GIVEN INFORMATION Block Start

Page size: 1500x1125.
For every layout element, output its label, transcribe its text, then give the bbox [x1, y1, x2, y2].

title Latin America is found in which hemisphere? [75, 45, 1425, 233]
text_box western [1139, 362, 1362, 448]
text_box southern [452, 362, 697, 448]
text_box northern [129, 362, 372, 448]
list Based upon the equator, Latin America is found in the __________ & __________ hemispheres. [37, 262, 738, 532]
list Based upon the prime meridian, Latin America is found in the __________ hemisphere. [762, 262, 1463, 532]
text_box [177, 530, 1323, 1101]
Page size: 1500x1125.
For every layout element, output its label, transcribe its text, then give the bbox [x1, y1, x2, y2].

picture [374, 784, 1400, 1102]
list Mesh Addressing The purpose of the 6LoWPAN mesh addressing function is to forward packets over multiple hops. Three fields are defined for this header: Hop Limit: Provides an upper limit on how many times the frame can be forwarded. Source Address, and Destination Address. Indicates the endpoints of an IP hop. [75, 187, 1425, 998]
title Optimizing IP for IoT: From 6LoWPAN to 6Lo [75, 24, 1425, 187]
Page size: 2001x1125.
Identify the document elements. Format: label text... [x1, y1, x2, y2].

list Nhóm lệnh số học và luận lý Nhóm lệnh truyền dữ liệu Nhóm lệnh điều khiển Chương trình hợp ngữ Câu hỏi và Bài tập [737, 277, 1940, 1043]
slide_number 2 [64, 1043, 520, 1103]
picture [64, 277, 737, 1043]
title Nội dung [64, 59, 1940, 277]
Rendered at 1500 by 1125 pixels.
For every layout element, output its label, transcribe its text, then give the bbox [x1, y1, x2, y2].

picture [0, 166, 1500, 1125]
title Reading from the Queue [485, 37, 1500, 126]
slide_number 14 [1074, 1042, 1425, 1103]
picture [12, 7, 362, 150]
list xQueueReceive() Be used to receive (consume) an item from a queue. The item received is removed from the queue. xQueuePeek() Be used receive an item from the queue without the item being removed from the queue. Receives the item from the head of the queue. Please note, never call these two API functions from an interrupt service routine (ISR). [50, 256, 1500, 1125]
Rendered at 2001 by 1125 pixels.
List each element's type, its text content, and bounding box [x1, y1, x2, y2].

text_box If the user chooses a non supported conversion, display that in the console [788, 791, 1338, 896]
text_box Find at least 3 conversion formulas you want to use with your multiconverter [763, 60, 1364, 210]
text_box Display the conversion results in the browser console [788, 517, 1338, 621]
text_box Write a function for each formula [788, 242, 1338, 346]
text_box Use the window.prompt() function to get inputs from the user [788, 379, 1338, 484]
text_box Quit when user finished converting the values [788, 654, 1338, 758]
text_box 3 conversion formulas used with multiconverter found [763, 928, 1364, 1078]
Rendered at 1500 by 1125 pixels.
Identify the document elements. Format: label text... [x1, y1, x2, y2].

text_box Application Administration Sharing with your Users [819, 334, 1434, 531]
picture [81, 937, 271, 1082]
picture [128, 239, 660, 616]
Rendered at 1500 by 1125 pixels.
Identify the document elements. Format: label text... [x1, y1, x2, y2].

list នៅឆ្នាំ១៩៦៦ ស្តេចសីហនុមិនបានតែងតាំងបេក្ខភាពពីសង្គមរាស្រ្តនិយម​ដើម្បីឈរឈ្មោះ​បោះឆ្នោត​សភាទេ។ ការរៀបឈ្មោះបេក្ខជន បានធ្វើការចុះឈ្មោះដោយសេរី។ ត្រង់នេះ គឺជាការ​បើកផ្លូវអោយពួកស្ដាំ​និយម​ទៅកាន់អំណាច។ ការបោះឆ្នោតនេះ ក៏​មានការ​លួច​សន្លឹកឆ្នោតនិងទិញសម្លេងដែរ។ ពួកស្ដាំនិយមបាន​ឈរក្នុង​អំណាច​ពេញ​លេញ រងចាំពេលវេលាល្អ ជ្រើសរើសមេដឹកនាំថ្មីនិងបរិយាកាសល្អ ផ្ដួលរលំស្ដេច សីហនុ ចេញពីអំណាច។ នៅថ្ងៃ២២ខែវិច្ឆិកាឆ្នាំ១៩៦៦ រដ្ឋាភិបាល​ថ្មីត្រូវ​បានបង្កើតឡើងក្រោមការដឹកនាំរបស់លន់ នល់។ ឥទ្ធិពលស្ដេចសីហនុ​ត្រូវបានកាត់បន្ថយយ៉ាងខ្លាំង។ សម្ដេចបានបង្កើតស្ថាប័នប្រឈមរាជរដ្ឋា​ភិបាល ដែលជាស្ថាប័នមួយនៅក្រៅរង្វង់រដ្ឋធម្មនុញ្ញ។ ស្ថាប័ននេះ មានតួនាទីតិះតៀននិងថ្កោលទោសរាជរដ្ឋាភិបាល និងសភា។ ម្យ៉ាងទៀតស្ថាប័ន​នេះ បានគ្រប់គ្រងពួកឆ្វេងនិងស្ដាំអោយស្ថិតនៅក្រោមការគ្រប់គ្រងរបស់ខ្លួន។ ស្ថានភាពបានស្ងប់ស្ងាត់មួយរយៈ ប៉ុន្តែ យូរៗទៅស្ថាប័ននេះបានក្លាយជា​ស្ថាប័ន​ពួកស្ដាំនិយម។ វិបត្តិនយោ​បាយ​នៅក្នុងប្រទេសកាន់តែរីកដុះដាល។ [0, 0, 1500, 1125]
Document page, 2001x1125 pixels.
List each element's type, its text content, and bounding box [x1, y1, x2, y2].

GIVEN INFORMATION Block End

Restate the material exactly as given.

Page size: 1500x1125.
For every layout element, output its label, transcribe its text, then give the bbox [x1, y1, x2, y2].

title Latin America is found in which hemisphere? [75, 45, 1425, 233]
text_box western [1139, 362, 1362, 448]
text_box southern [452, 362, 697, 448]
text_box northern [129, 362, 372, 448]
list Based upon the equator, Latin America is found in the __________ & __________ hemispheres. [37, 262, 738, 532]
list Based upon the prime meridian, Latin America is found in the __________ hemisphere. [762, 262, 1463, 532]
text_box [177, 530, 1323, 1101]
Page size: 1500x1125.
For every layout element, output its label, transcribe its text, then give the bbox [x1, y1, x2, y2].

picture [374, 784, 1400, 1102]
list Mesh Addressing The purpose of the 6LoWPAN mesh addressing function is to forward packets over multiple hops. Three fields are defined for this header: Hop Limit: Provides an upper limit on how many times the frame can be forwarded. Source Address, and Destination Address. Indicates the endpoints of an IP hop. [75, 187, 1425, 998]
title Optimizing IP for IoT: From 6LoWPAN to 6Lo [75, 24, 1425, 187]
Page size: 2001x1125.
Identify the document elements. Format: label text... [x1, y1, x2, y2].

list Nhóm lệnh số học và luận lý Nhóm lệnh truyền dữ liệu Nhóm lệnh điều khiển Chương trình hợp ngữ Câu hỏi và Bài tập [737, 277, 1940, 1043]
slide_number 2 [64, 1043, 520, 1103]
picture [64, 277, 737, 1043]
title Nội dung [64, 59, 1940, 277]
Rendered at 1500 by 1125 pixels.
For every layout element, output its label, transcribe its text, then give the bbox [x1, y1, x2, y2].

picture [0, 166, 1500, 1125]
title Reading from the Queue [485, 37, 1500, 126]
slide_number 14 [1074, 1042, 1425, 1103]
picture [12, 7, 362, 150]
list xQueueReceive() Be used to receive (consume) an item from a queue. The item received is removed from the queue. xQueuePeek() Be used receive an item from the queue without the item being removed from the queue. Receives the item from the head of the queue. Please note, never call these two API functions from an interrupt service routine (ISR). [50, 256, 1500, 1125]
Rendered at 2001 by 1125 pixels.
List each element's type, its text content, and bounding box [x1, y1, x2, y2].

text_box If the user chooses a non supported conversion, display that in the console [788, 791, 1338, 896]
text_box Find at least 3 conversion formulas you want to use with your multiconverter [763, 60, 1364, 210]
text_box Display the conversion results in the browser console [788, 517, 1338, 621]
text_box Write a function for each formula [788, 242, 1338, 346]
text_box Use the window.prompt() function to get inputs from the user [788, 379, 1338, 484]
text_box Quit when user finished converting the values [788, 654, 1338, 758]
text_box 3 conversion formulas used with multiconverter found [763, 928, 1364, 1078]
Rendered at 1500 by 1125 pixels.
Identify the document elements. Format: label text... [x1, y1, x2, y2].

text_box Application Administration Sharing with your Users [819, 334, 1434, 531]
picture [81, 937, 271, 1082]
picture [128, 239, 660, 616]
Rendered at 1500 by 1125 pixels.
Identify the document elements. Format: label text... [x1, y1, x2, y2].

list នៅឆ្នាំ១៩៦៦ ស្តេចសីហនុមិនបានតែងតាំងបេក្ខភាពពីសង្គមរាស្រ្តនិយម​ដើម្បីឈរឈ្មោះ​បោះឆ្នោត​សភាទេ។ ការរៀបឈ្មោះបេក្ខជន បានធ្វើការចុះឈ្មោះដោយសេរី។ ត្រង់នេះ គឺជាការ​បើកផ្លូវអោយពួកស្ដាំ​និយម​ទៅកាន់អំណាច។ ការបោះឆ្នោតនេះ ក៏​មានការ​លួច​សន្លឹកឆ្នោតនិងទិញសម្លេងដែរ។ ពួកស្ដាំនិយមបាន​ឈរក្នុង​អំណាច​ពេញ​លេញ រងចាំពេលវេលាល្អ ជ្រើសរើសមេដឹកនាំថ្មីនិងបរិយាកាសល្អ ផ្ដួលរលំស្ដេច សីហនុ ចេញពីអំណាច។ នៅថ្ងៃ២២ខែវិច្ឆិកាឆ្នាំ១៩៦៦ រដ្ឋាភិបាល​ថ្មីត្រូវ​បានបង្កើតឡើងក្រោមការដឹកនាំរបស់លន់ នល់។ ឥទ្ធិពលស្ដេចសីហនុ​ត្រូវបានកាត់បន្ថយយ៉ាងខ្លាំង។ សម្ដេចបានបង្កើតស្ថាប័នប្រឈមរាជរដ្ឋា​ភិបាល ដែលជាស្ថាប័នមួយនៅក្រៅរង្វង់រដ្ឋធម្មនុញ្ញ។ ស្ថាប័ននេះ មានតួនាទីតិះតៀននិងថ្កោលទោសរាជរដ្ឋាភិបាល និងសភា។ ម្យ៉ាងទៀតស្ថាប័ន​នេះ បានគ្រប់គ្រងពួកឆ្វេងនិងស្ដាំអោយស្ថិតនៅក្រោមការគ្រប់គ្រងរបស់ខ្លួន។ ស្ថានភាពបានស្ងប់ស្ងាត់មួយរយៈ ប៉ុន្តែ យូរៗទៅស្ថាប័ននេះបានក្លាយជា​ស្ថាប័ន​ពួកស្ដាំនិយម។ វិបត្តិនយោ​បាយ​នៅក្នុងប្រទេសកាន់តែរីកដុះដាល។ [0, 0, 1500, 1125]
Document page, 2001x1125 pixels.
List each element's type, its text content, and bounding box [x1, y1, x2, y2].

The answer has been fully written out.